# 任务说明
下面的阅读材料里，用 library() 直接加载了哪些 R 包？请全部列出。

**** 阅读材料

Data Preparation
library(dplyr)
##
## Attaching package: 'dplyr'
## The following objects are masked from 'package:stats':
##
## filter, lag
## The following objects are masked from 'package:base':
##
## intersect, setdiff, setequal, union
library(stringr)
library(showtext)
## Loading required package: sysfonts
## Loading required package: showtextdb
library(readxl)
Adjust Variable Type
data <- read_excel("~/Downloads/商分/同意试用客户43家251223.xlsx")
str(data)
## tibble [43 × 27] (S3: tbl_df/tbl/data.frame)
## $ *企业名称 : chr [1:43] "深圳市腾彩洗护用品有限公司" "陆令数码科技有限公司" "星石(深圳)品牌管理有限公司" "学而思" ...
## $ *负责人 : chr [1:43] NA NA NA NA ...
## $ 现+前负责人 : chr [1:43] "黄水武" "黄宗继" "邓莉" "刘海明" ...

********
**** 给定数据

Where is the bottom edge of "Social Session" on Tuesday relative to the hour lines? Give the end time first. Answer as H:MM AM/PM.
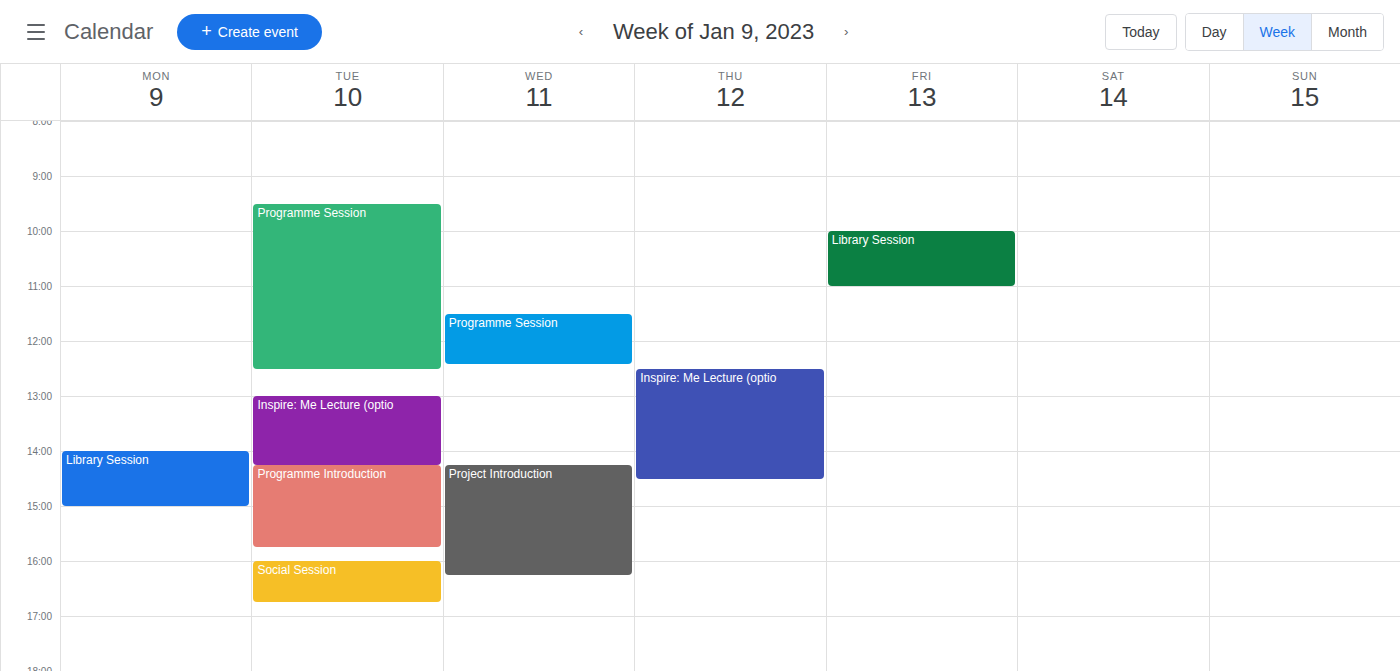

********

# 输出
dplyr、stringr、showtext、readxl